**Page text**:

When I say "I", I don't mean ME, obviously.


----------



## MartinOC (28/10/13)

OBVIOUSLY!!

This is ALL purely hypothetical, now, innit??


----------



## citizensnips (29/10/13)

Look the way I see it and please take note of the '*I*' is basically if its any of the major breweries and your lucky enough to have one of their kegs fall into your hands....empty or not empty, don't feel terrible claiming it as your own, they will survive the loss of a few kegs, if anything think of yourself as Robin Hood, just giving back............to yourself


----------



## Ducatiboy stu (29/10/13)

Liberate it and keep your mouth shut.


----------



## QldKev (29/10/13)

It's only illegal if you get caught...

I would tell your friend's friend's uncle's dad's friend to keep it, after all they are only doing said company a favor by removing their rubbish from the dumped spot to prevent them from being fined.


----------



## Dave70 (29/10/13)

Fat Bastard said:


> It's got one of Jesus' angels on it, and I found it within sight of a church. Perhaps it is a gift from God?


Perhaps its a test?
Historically, god tends to be particularly capricious and vengeful.

When thine first batch renders thee blind and covered in boils, tho shalt know from whence it came.


----------



## brad81 (29/10/13)

To steel is wrong. I would've thought you'd have more metal than that.


----------



## NewtownClown (29/10/13)

brad81 said:


> To steel is wrong.


 To copper is virtuous?


----------



## QldKev (29/10/13)

Give it to me so I can make a still out of it


----------



## Ross (29/10/13)

We sent 9 kegs to Melb GBW 2 years ago & didn't get a single keg back - The loss was a huge hit for a little brewery like ours & if it wasn't for the bar in question finally settling a year later (we were very fortunate) it's unlikely we would have done another interstate beer event. The kegs are owned by someone, big or small, it's no excuse to steal... 
P.S. The 9 kegs are still lost somewhere & are all embossed with the Bacchus name - Reward for their safe return if you spot them anywhere 


Cheers Ross


----------



## Matt Browne (29/10/13)

Enjoy your new "hypothetical" find!!
Great to have a "hypothetical" win every now and again!!


----------



## Bribie G (29/10/13)

Fat Bastard said:


> It's got one of Jesus' angels on it, and I found it within sight of a church. Perhaps it is a gift from God?


Are you sure you aren't confusing Bacchus (Roman god of wine and intoxication) with Christian Angels?


----------



## djar007 (29/10/13)

I agree with Ross. Try and give it back.Let them know your interest and they may have an old keg or two they can give you or indeed give you that one. You would be doing the right thing.


----------



## ploto (29/10/13)

What would Jerzy Balowski do?


----------



## pcmfisher (29/10/13)

djar007 said:


> Try and give it back. Let them know your interest and they may have an old keg or two they can give you or indeed give you that one.


They might not, too.


----------



## itmechanic (29/10/13)

Imagine if you had paid for a small fortune for your kegs and they got either stolen or not returned, it hurts. Especially if you are a smallish brewery with a small keg stock.


----------



## djar007 (29/10/13)

**Challenge a**:
Translate this sentence from the forum thread about kegs into Spanish: "Liberate it and keep your mouth shut."
The forum thread and the rows that come after it are unrelated material.

Dataset items

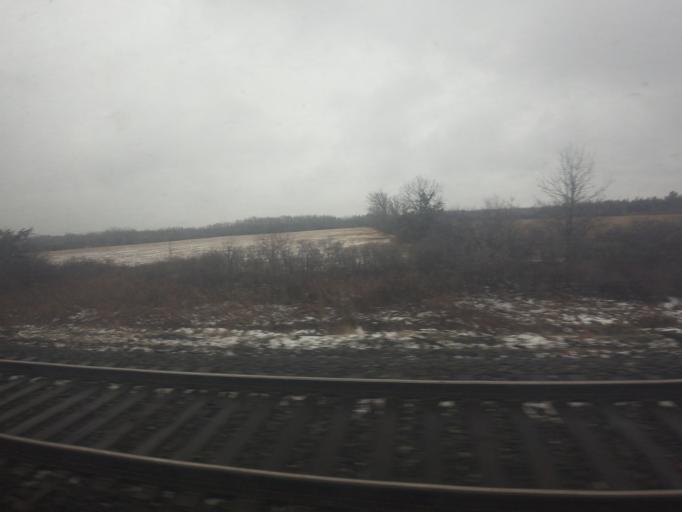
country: CA
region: Ontario
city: Deseronto
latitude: 44.2171
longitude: -77.1643
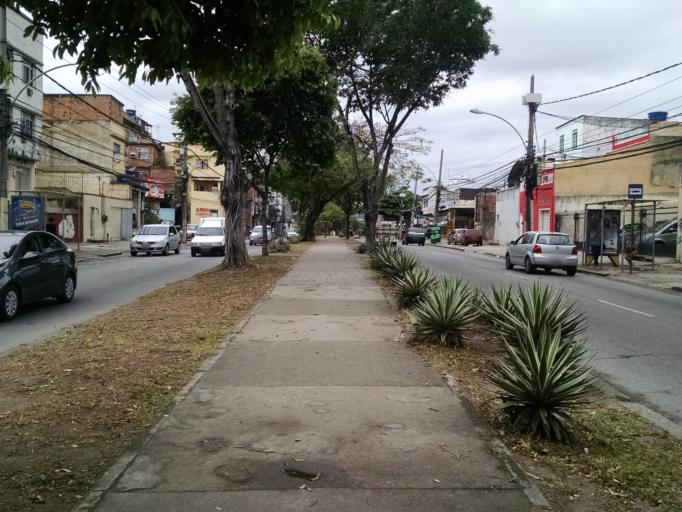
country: BR
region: Rio de Janeiro
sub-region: Duque De Caxias
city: Duque de Caxias
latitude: -22.8284
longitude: -43.3104
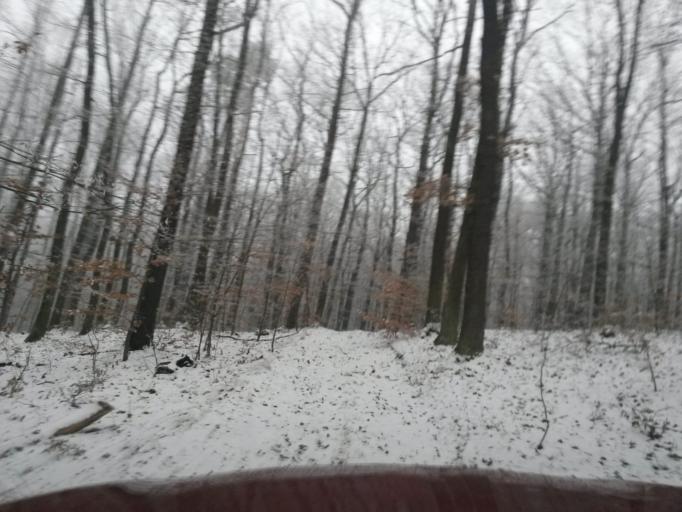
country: SK
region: Presovsky
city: Sabinov
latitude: 48.9755
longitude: 21.0914
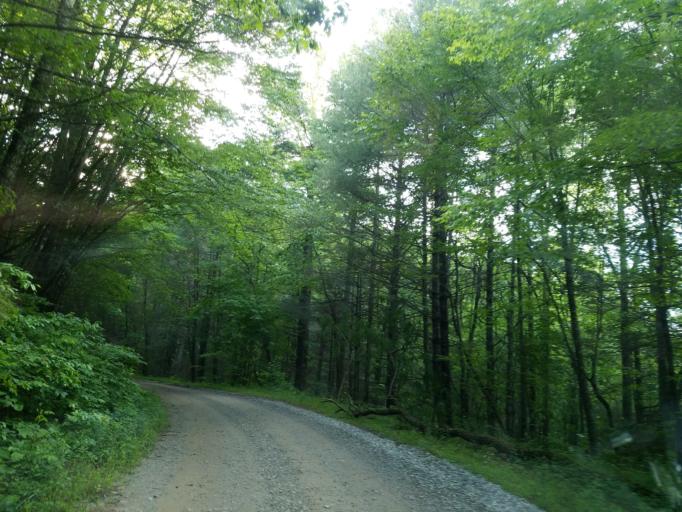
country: US
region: Georgia
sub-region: Union County
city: Blairsville
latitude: 34.7470
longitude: -84.0355
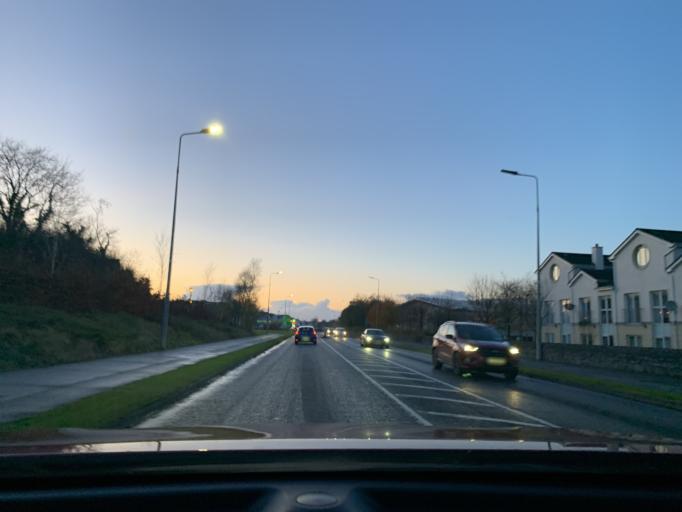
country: IE
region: Connaught
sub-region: County Leitrim
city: Carrick-on-Shannon
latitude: 53.9415
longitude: -8.1012
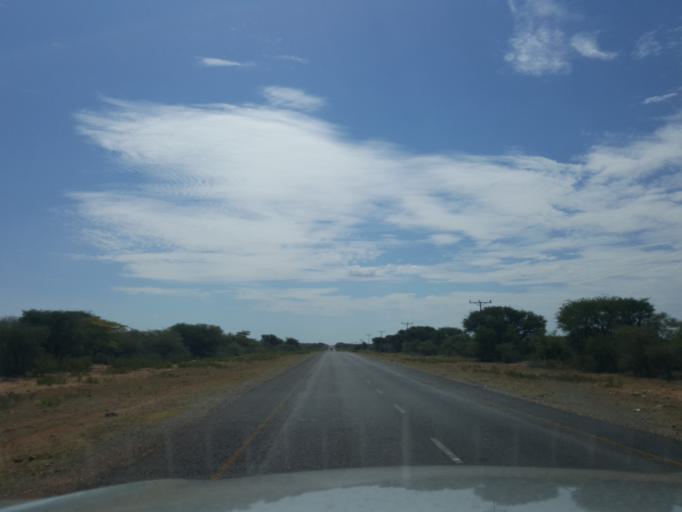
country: BW
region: Kweneng
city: Letlhakeng
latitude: -24.1578
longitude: 25.1642
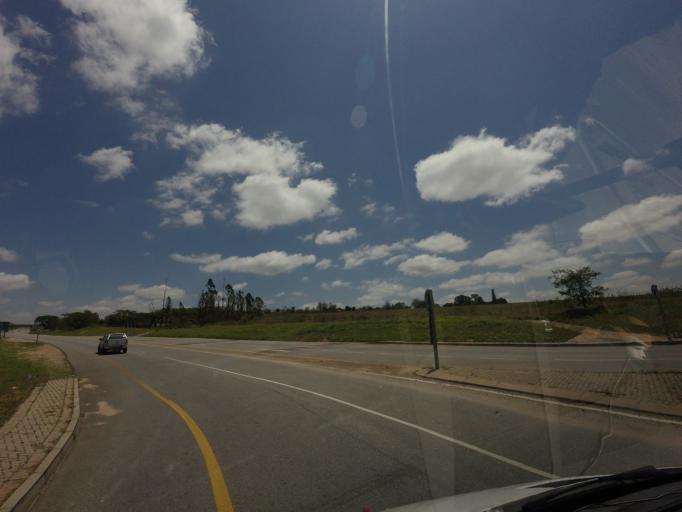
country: ZA
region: Mpumalanga
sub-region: Ehlanzeni District
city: Nelspruit
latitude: -25.4422
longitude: 30.9537
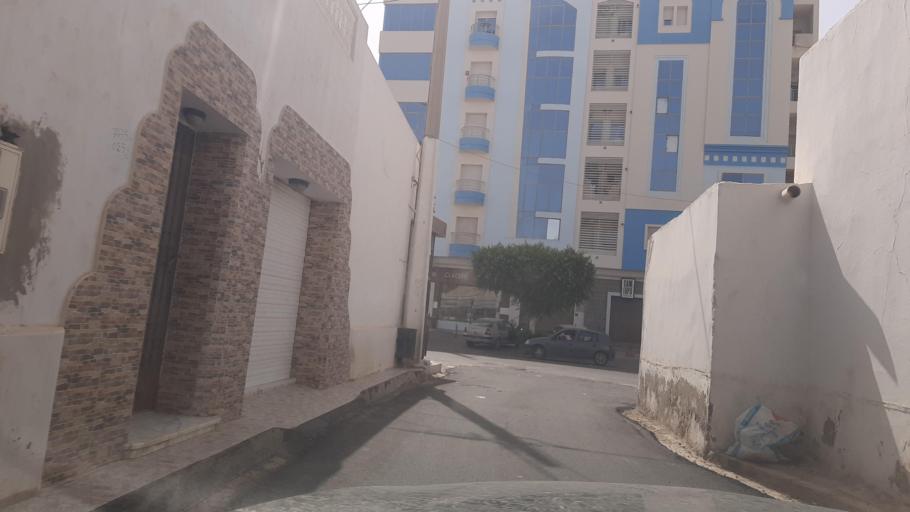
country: TN
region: Safaqis
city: Sfax
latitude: 34.7586
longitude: 10.7563
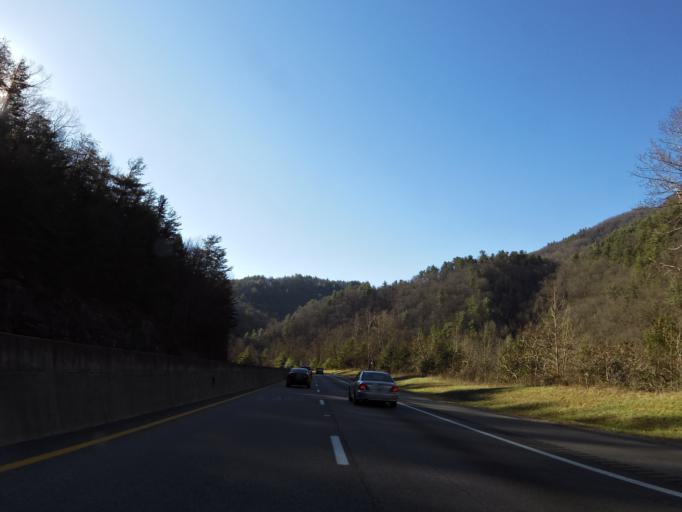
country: US
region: North Carolina
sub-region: Haywood County
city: Cove Creek
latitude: 35.7441
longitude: -83.0358
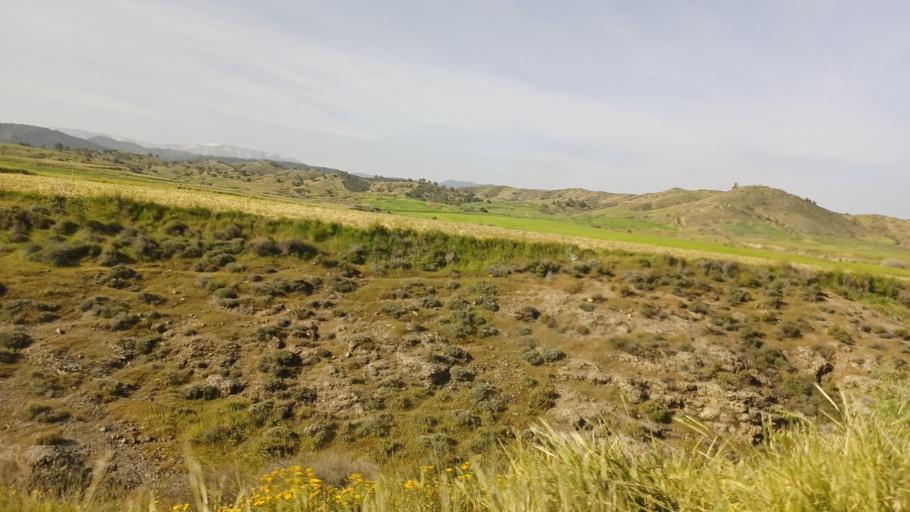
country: CY
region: Lefkosia
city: Lefka
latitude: 35.0890
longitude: 32.9484
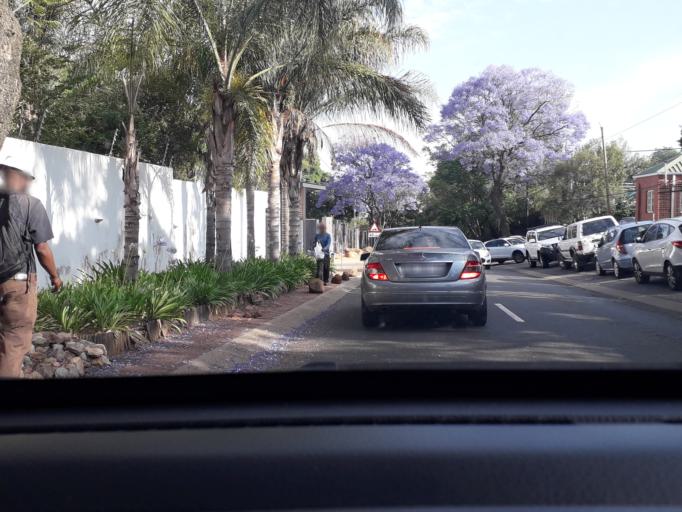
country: ZA
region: Gauteng
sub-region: City of Johannesburg Metropolitan Municipality
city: Modderfontein
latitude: -26.0794
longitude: 28.0582
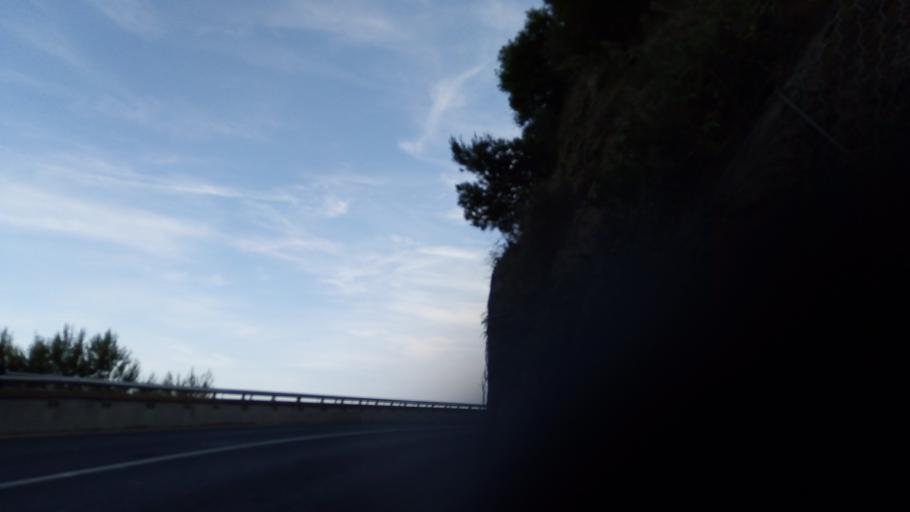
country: IT
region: Liguria
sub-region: Provincia di Savona
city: Borghetto Santo Spirito
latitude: 44.1048
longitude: 8.2389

**Challenge b**:
Format every line of the dataset rows as a JSON list of strings with one string per line, leaving out blank lines and the picture lines.

**Right answer a**:
Libéralo y mantén la boca cerrada.

**Right answer b**:
[
  "country: CA",
  "region: Ontario",
  "city: Deseronto",
  "latitude: 44.2171",
  "longitude: -77.1643",
  "country: BR",
  "region: Rio de Janeiro",
  "sub-region: Duque De Caxias",
  "city: Duque de Caxias",
  "latitude: -22.8284",
  "longitude: -43.3104",
  "country: SK",
  "region: Presovsky",
  "city: Sabinov",
  "latitude: 48.9755",
  "longitude: 21.0914",
  "country: US",
  "region: Georgia",
  "sub-region: Union County",
  "city: Blairsville",
  "latitude: 34.7470",
  "longitude: -84.0355",
  "country: IE",
  "region: Connaught",
  "sub-region: County Leitrim",
  "city: Carrick-on-Shannon",
  "latitude: 53.9415",
  "longitude: -8.1012",
  "country: BW",
  "region: Kweneng",
  "city: Letlhakeng",
  "latitude: -24.1578",
  "longitude: 25.1642",
  "country: ZA",
  "region: Mpumalanga",
  "sub-region: Ehlanzeni District",
  "city: Nelspruit",
  "latitude: -25.4422",
  "longitude: 30.9537",
  "country: TN",
  "region: Safaqis",
  "city: Sfax",
  "latitude: 34.7586",
  "longitude: 10.7563",
  "country: US",
  "region: North Carolina",
  "sub-region: Haywood County",
  "city: Cove Creek",
  "latitude: 35.7441",
  "longitude: -83.0358",
  "country: CY",
  "region: Lefkosia",
  "city: Lefka",
  "latitude: 35.0890",
  "longitude: 32.9484",
  "country: ZA",
  "region: Gauteng",
  "sub-region: City of Johannesburg Metropolitan Municipality",
  "city: Modderfontein",
  "latitude: -26.0794",
  "longitude: 28.0582",
  "country: IT",
  "region: Liguria",
  "sub-region: Provincia di Savona",
  "city: Borghetto Santo Spirito",
  "latitude: 44.1048",
  "longitude: 8.2389"
]